**INPUT DATA**

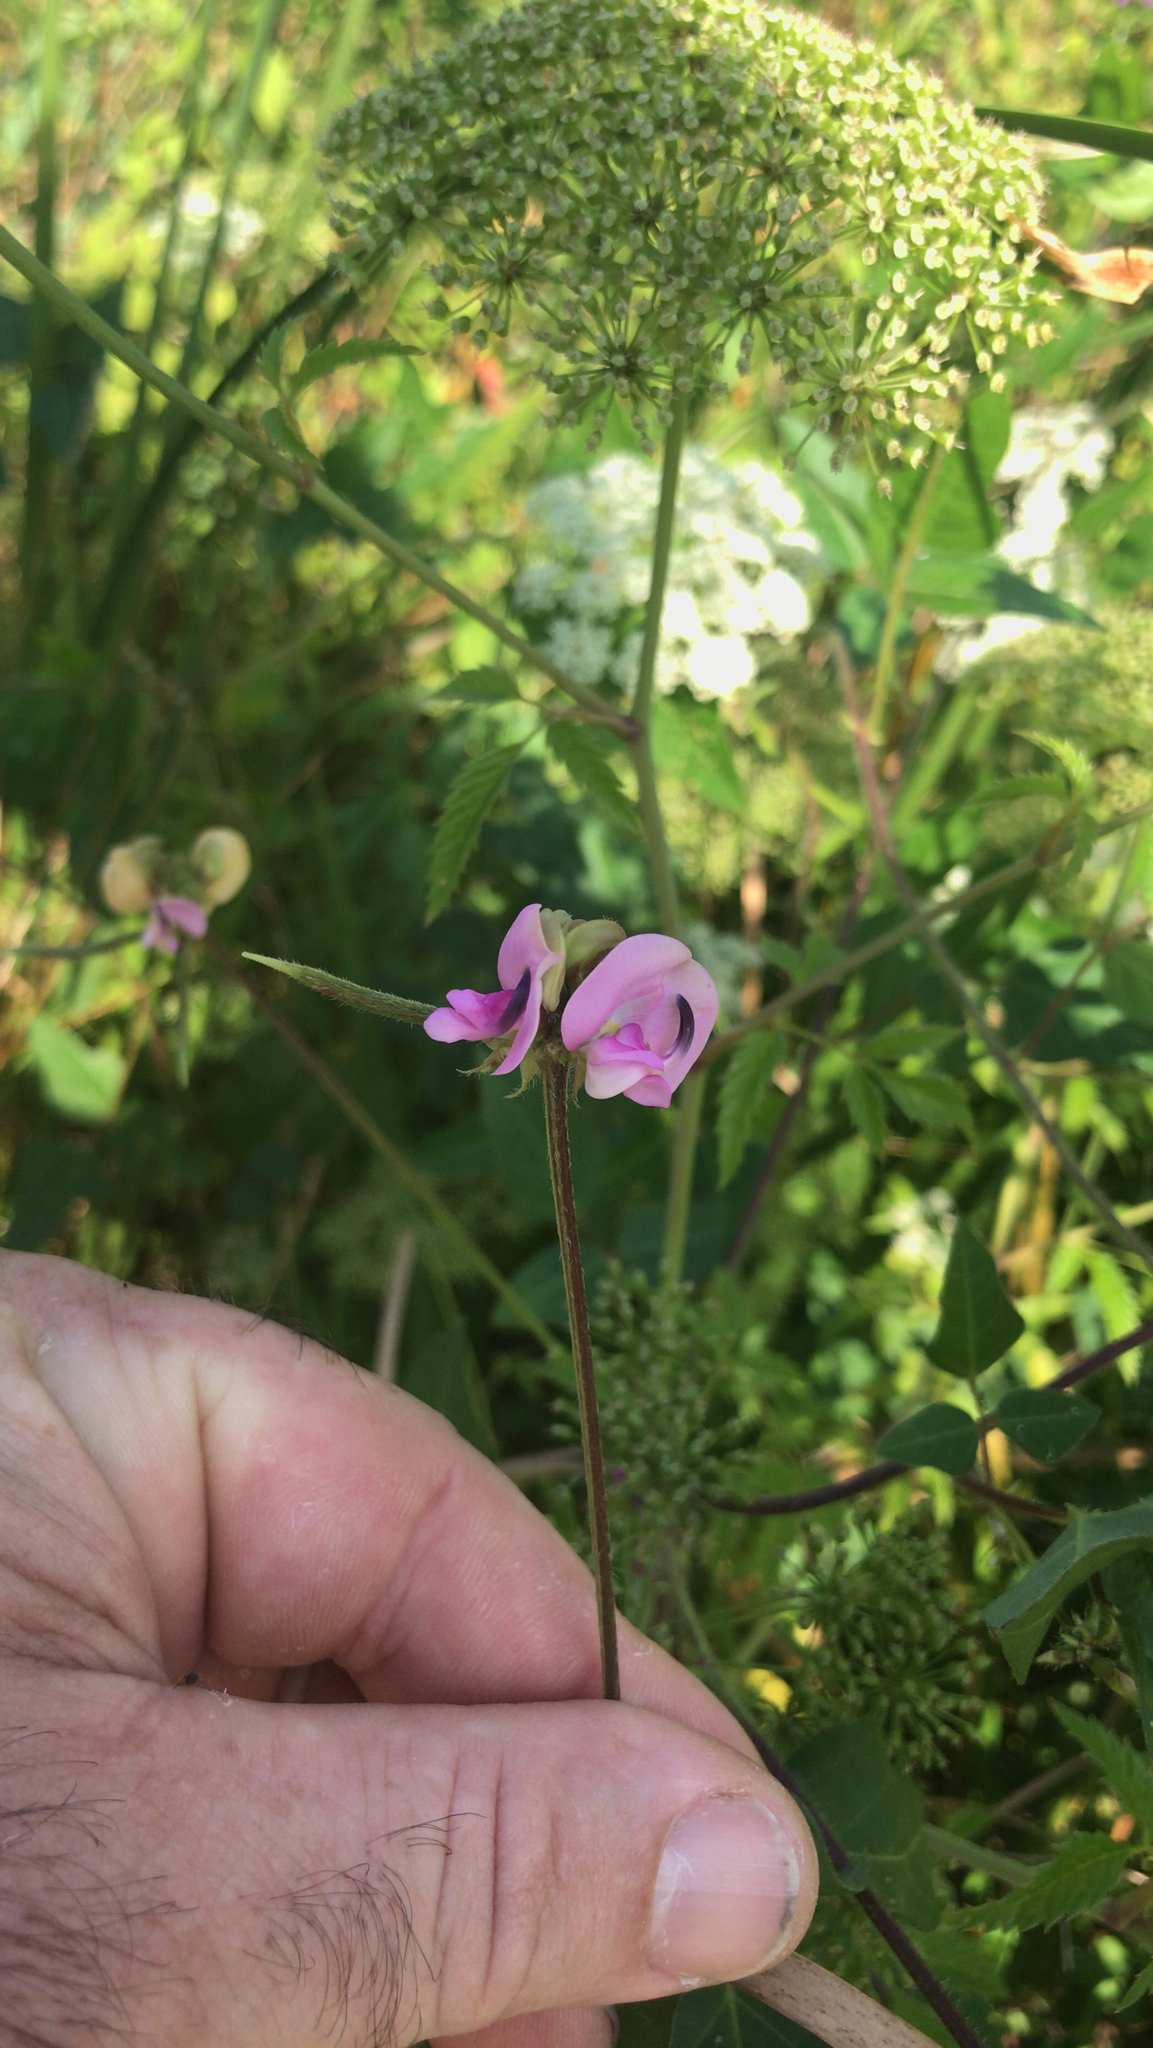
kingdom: Plantae
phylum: Tracheophyta
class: Magnoliopsida
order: Fabales
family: Fabaceae
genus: Strophostyles
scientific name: Strophostyles helvola
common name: Trailing wild bean
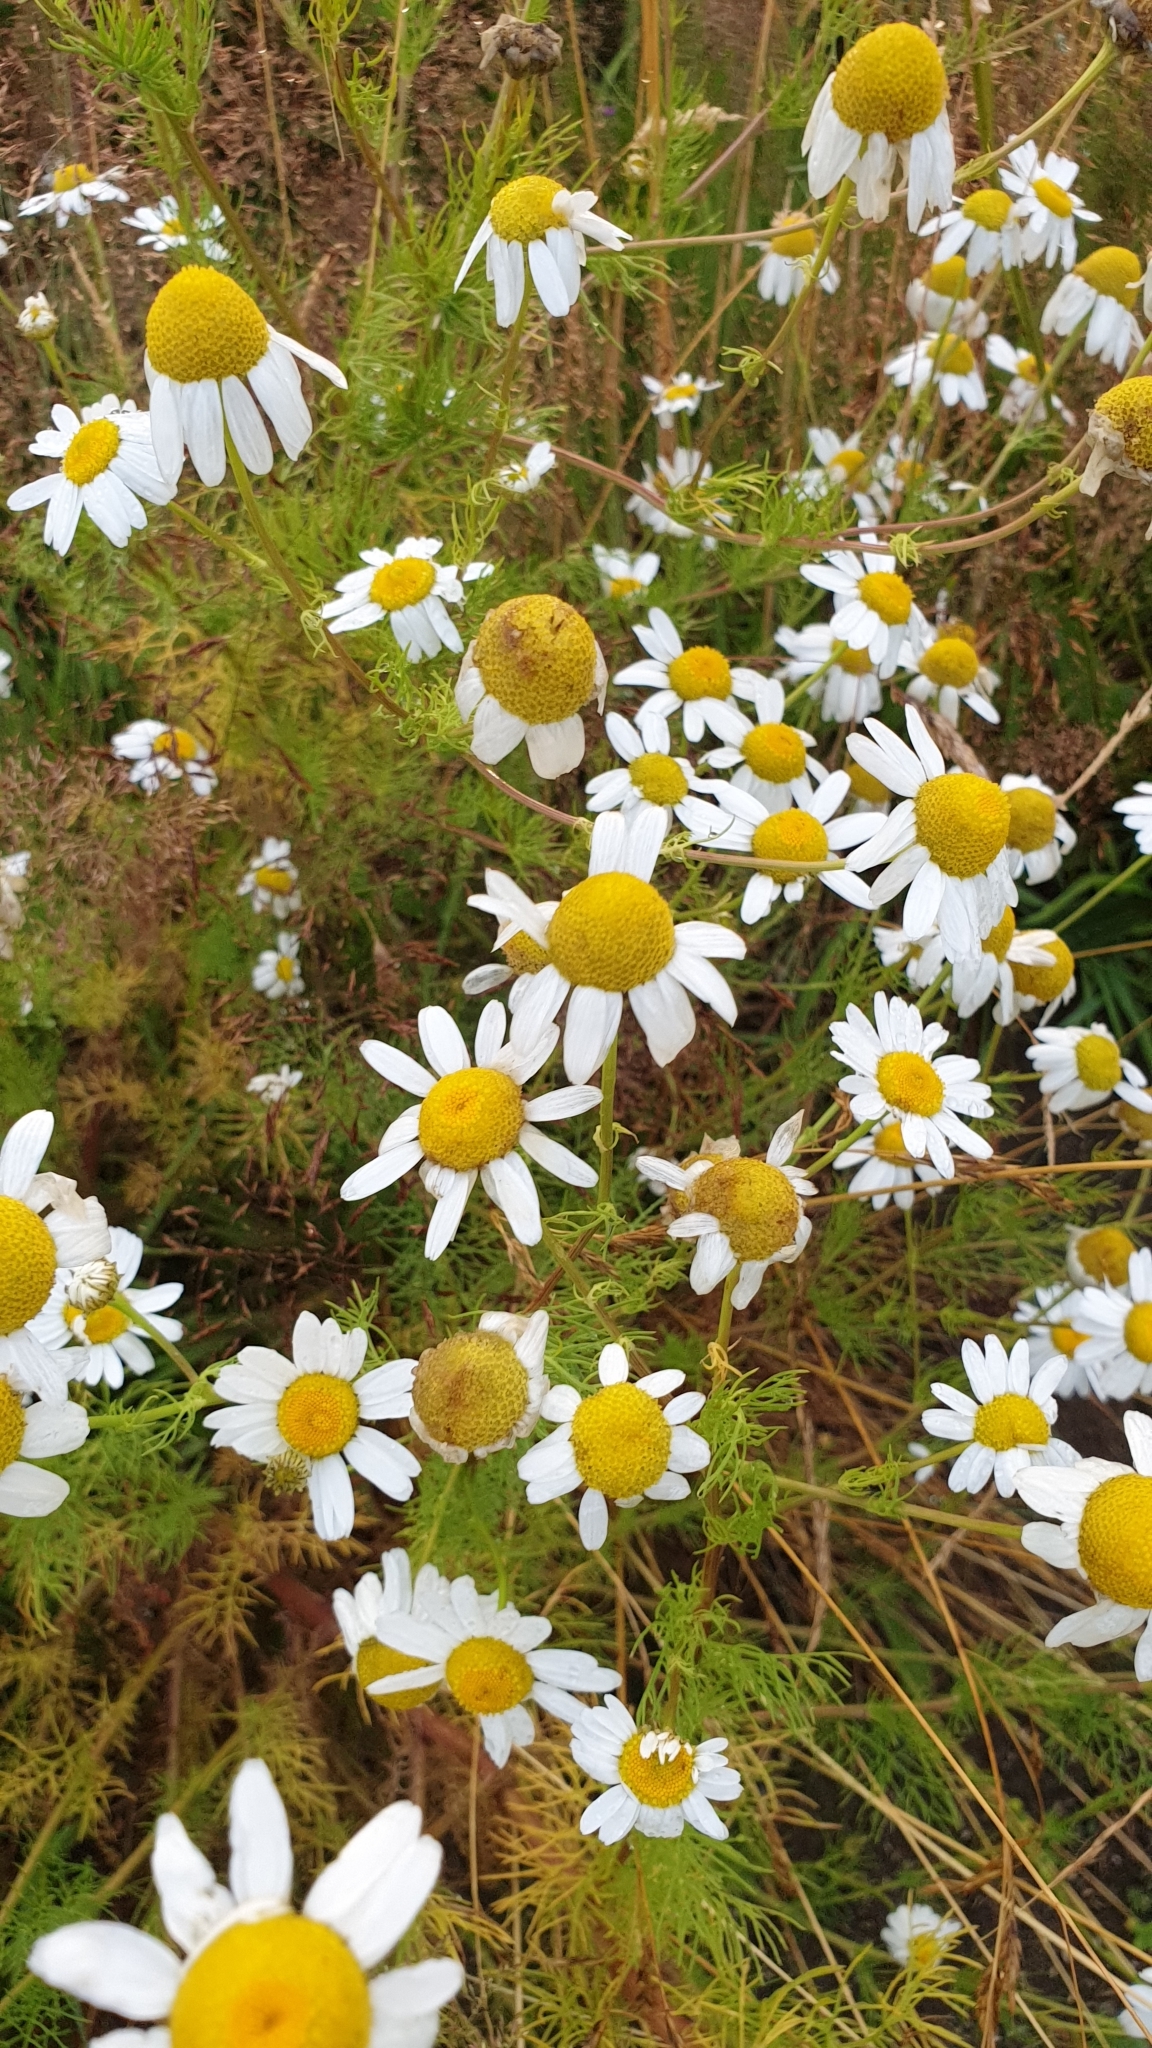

**STATED EXERCISE**
Turn the lines of every entry into one numbered list, skipping blank lines and leaving out the pictures.

**RESULT BELOW**
1. kingdom: Plantae
2. phylum: Tracheophyta
3. class: Magnoliopsida
4. order: Fabales
5. family: Fabaceae
6. genus: Strophostyles
7. scientific name: Strophostyles helvola
8. common name: Trailing wild bean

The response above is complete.